Exercise aim
Give all of the data below again exactly, and drop the images.

(Pixel coordinate boxes)
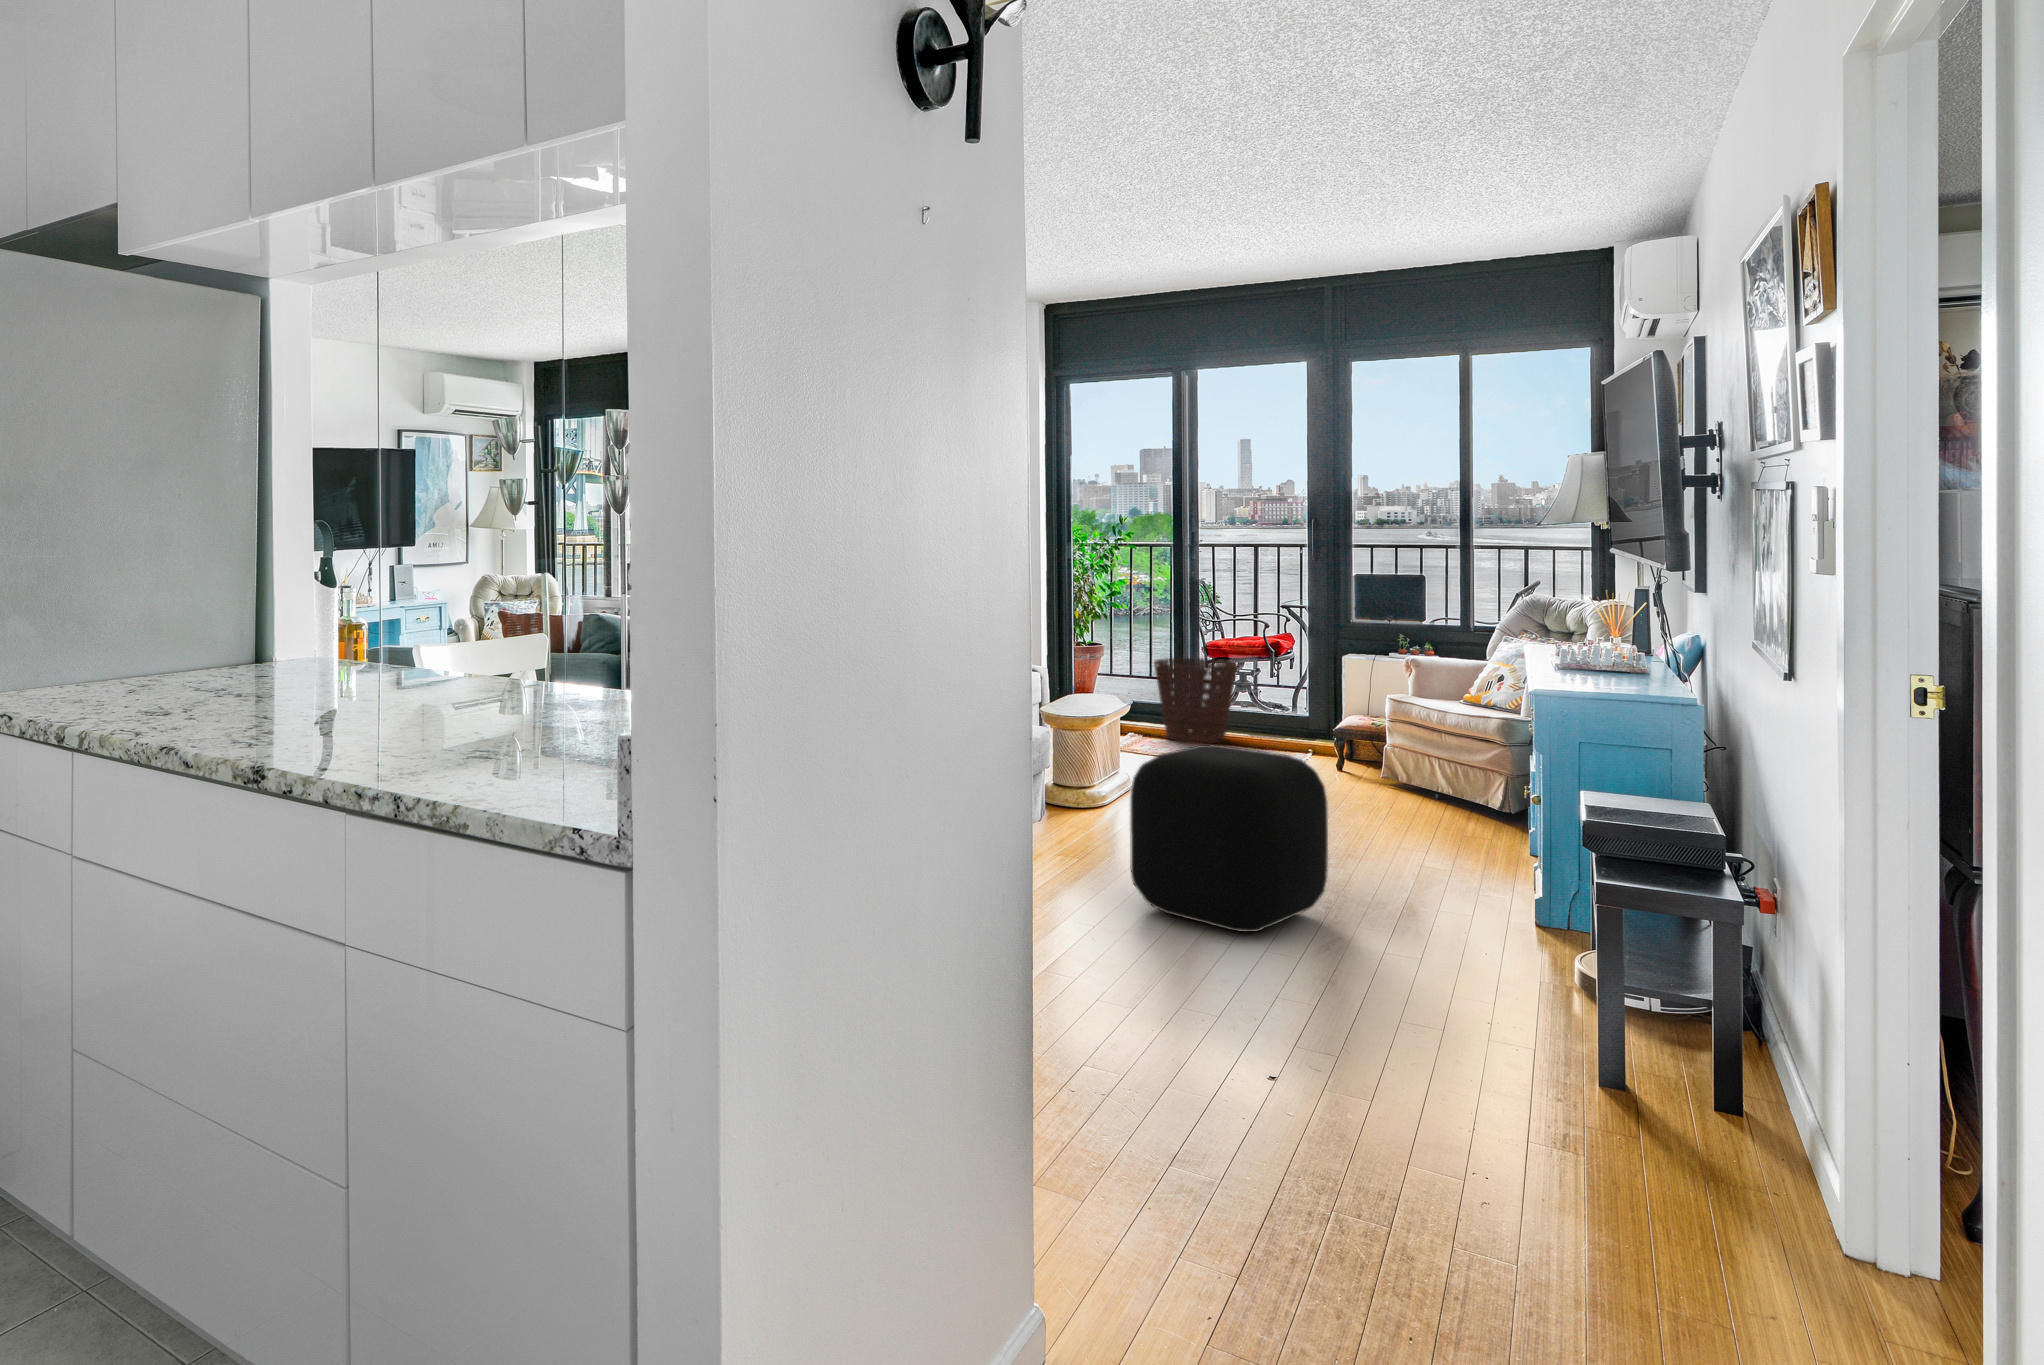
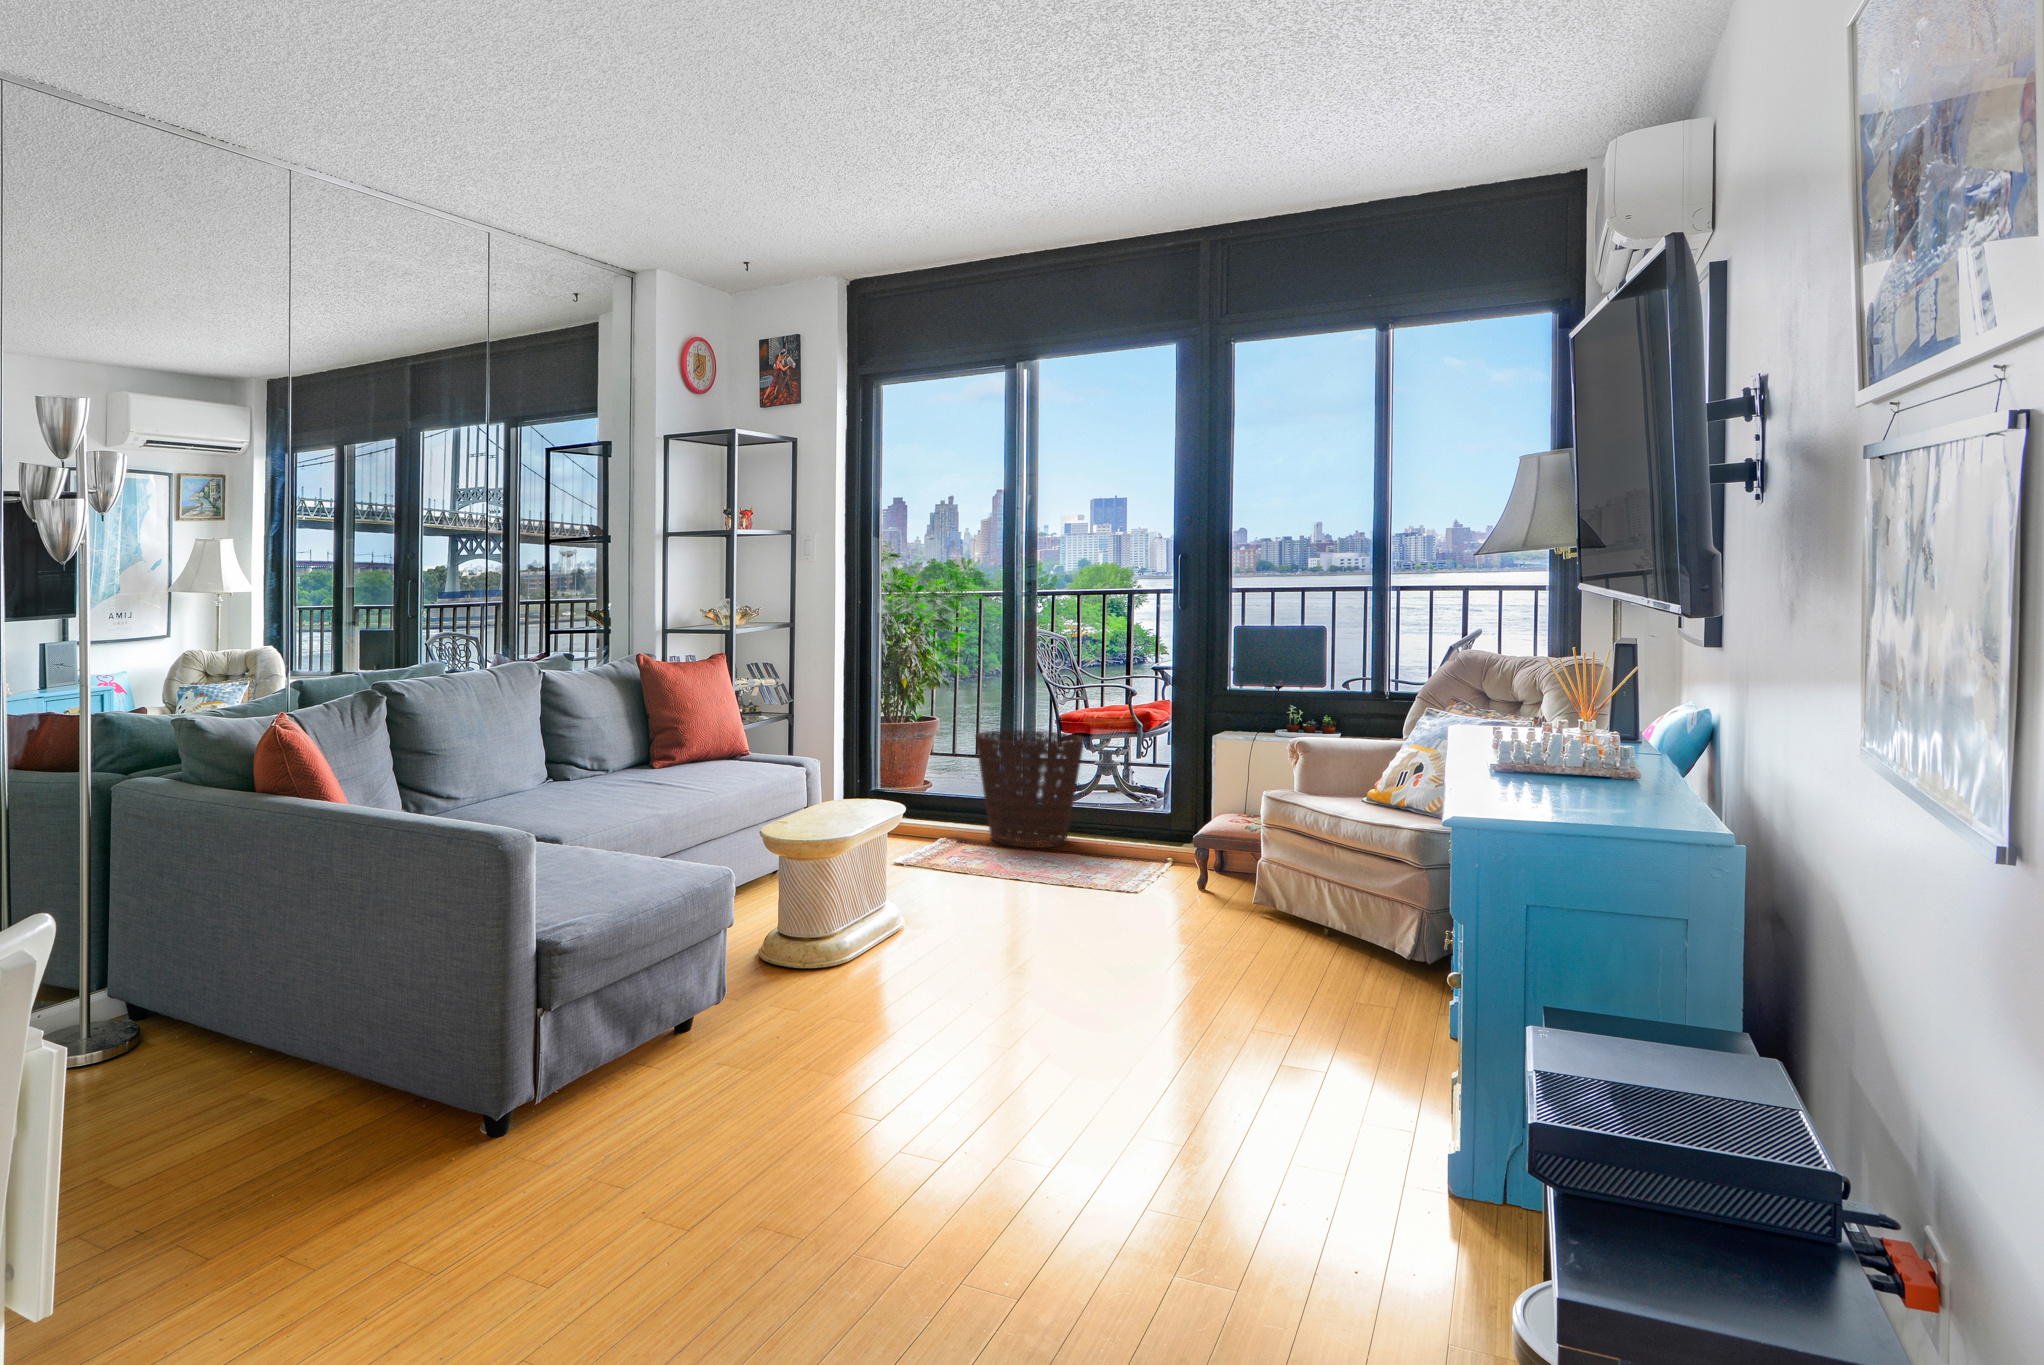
ottoman: present [1130,745,1328,932] -> none [789,884,1113,1227]

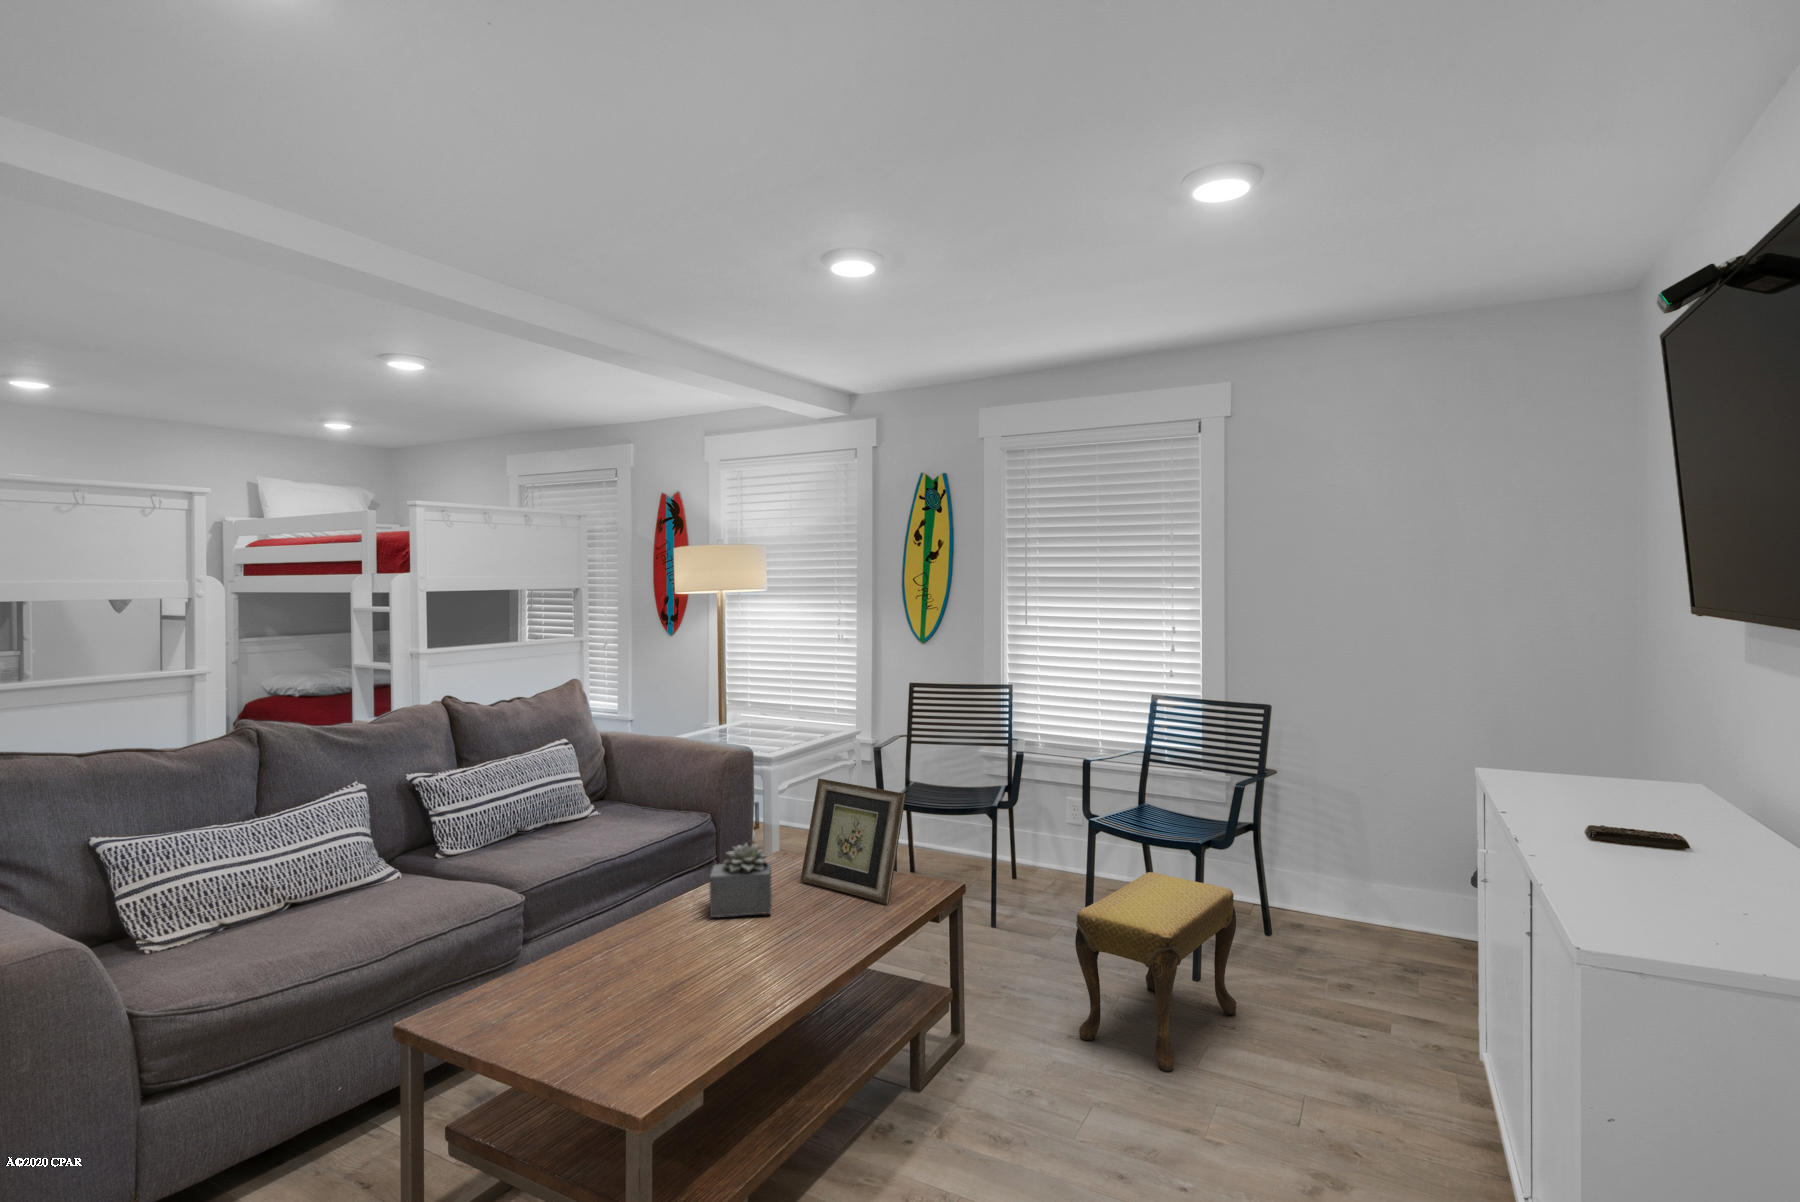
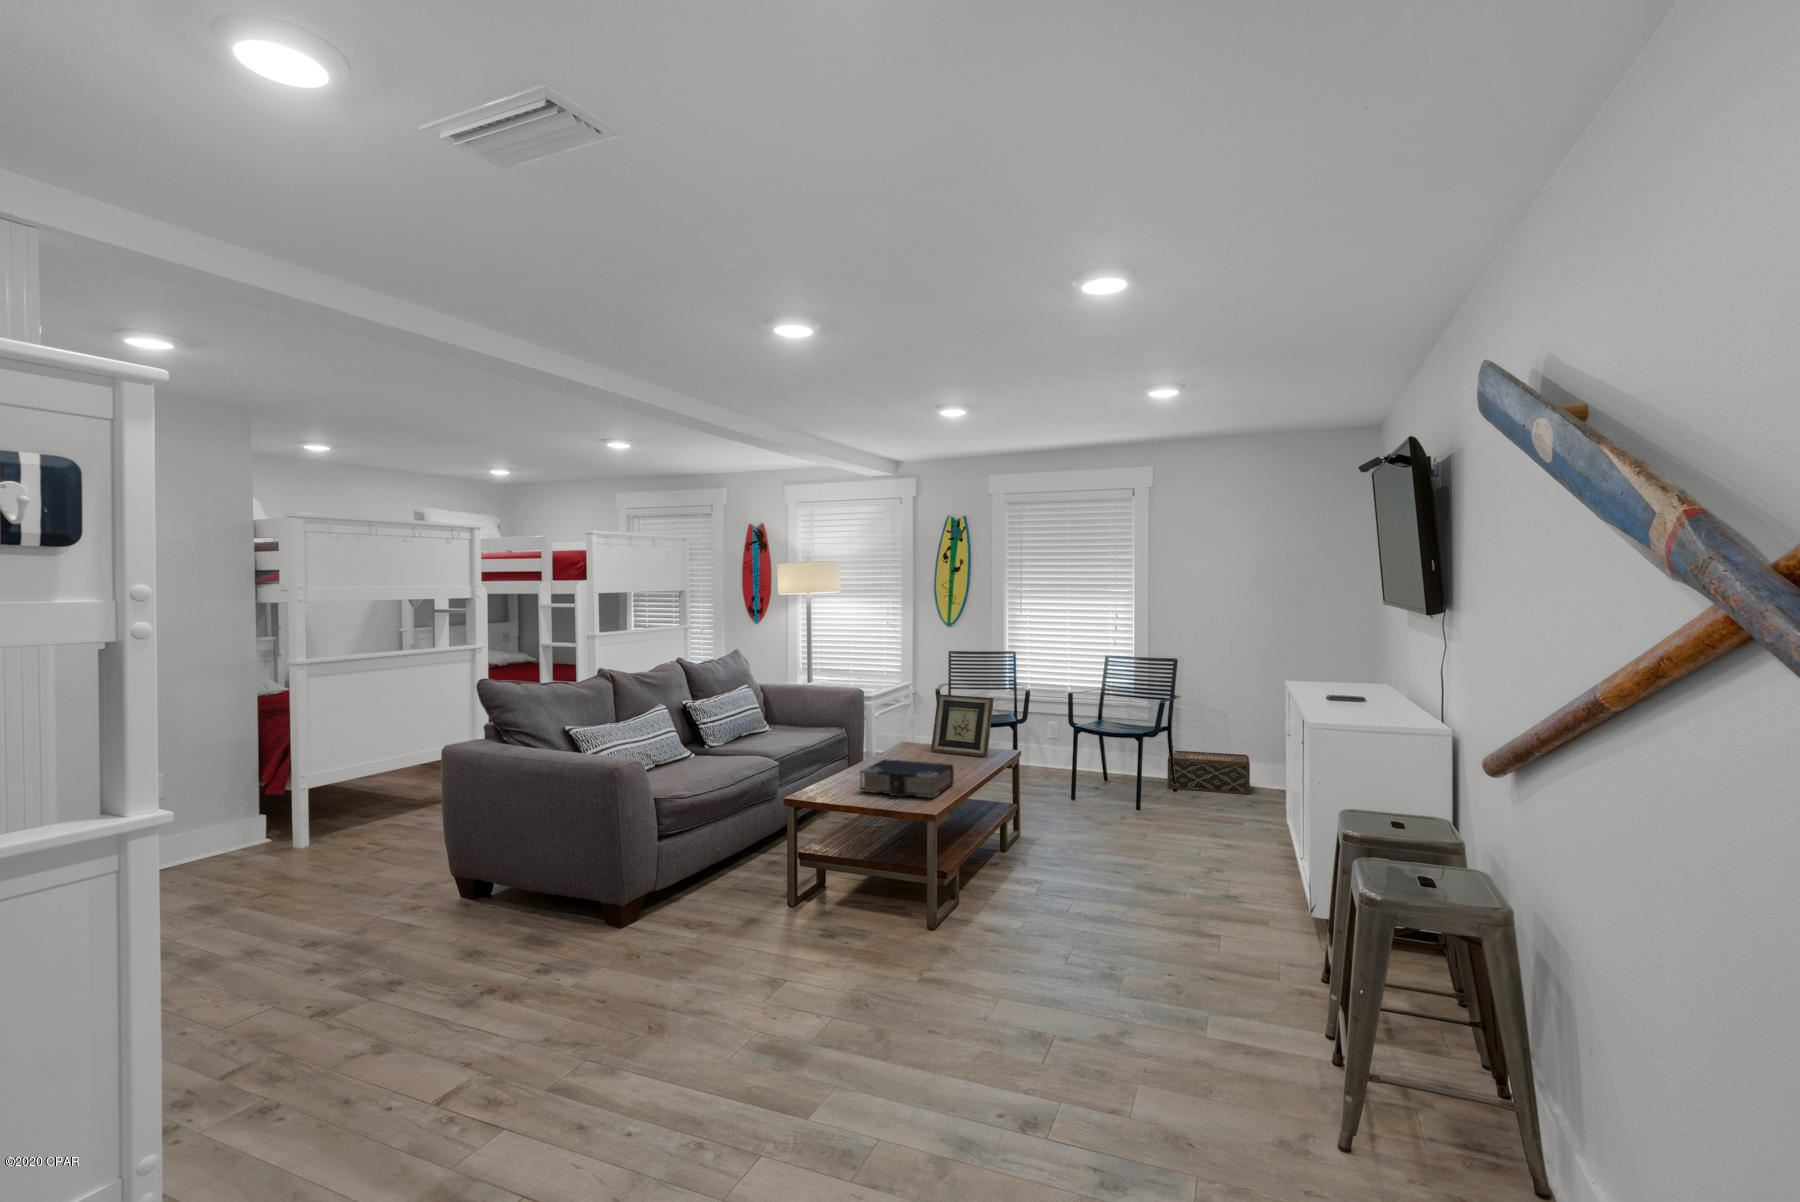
succulent plant: present [710,843,772,917] -> none [891,725,929,764]
woven basket: none [1251,854,1394,944] -> present [1168,751,1250,794]
footstool: present [1075,872,1236,1071] -> none [1083,748,1167,842]
book: none [560,927,766,1047] -> present [860,759,954,798]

Reply to the task
ottoman: present [1130,745,1328,932] -> none [789,884,1113,1227]

succulent plant: present [710,843,772,917] -> none [891,725,929,764]
woven basket: none [1251,854,1394,944] -> present [1168,751,1250,794]
footstool: present [1075,872,1236,1071] -> none [1083,748,1167,842]
book: none [560,927,766,1047] -> present [860,759,954,798]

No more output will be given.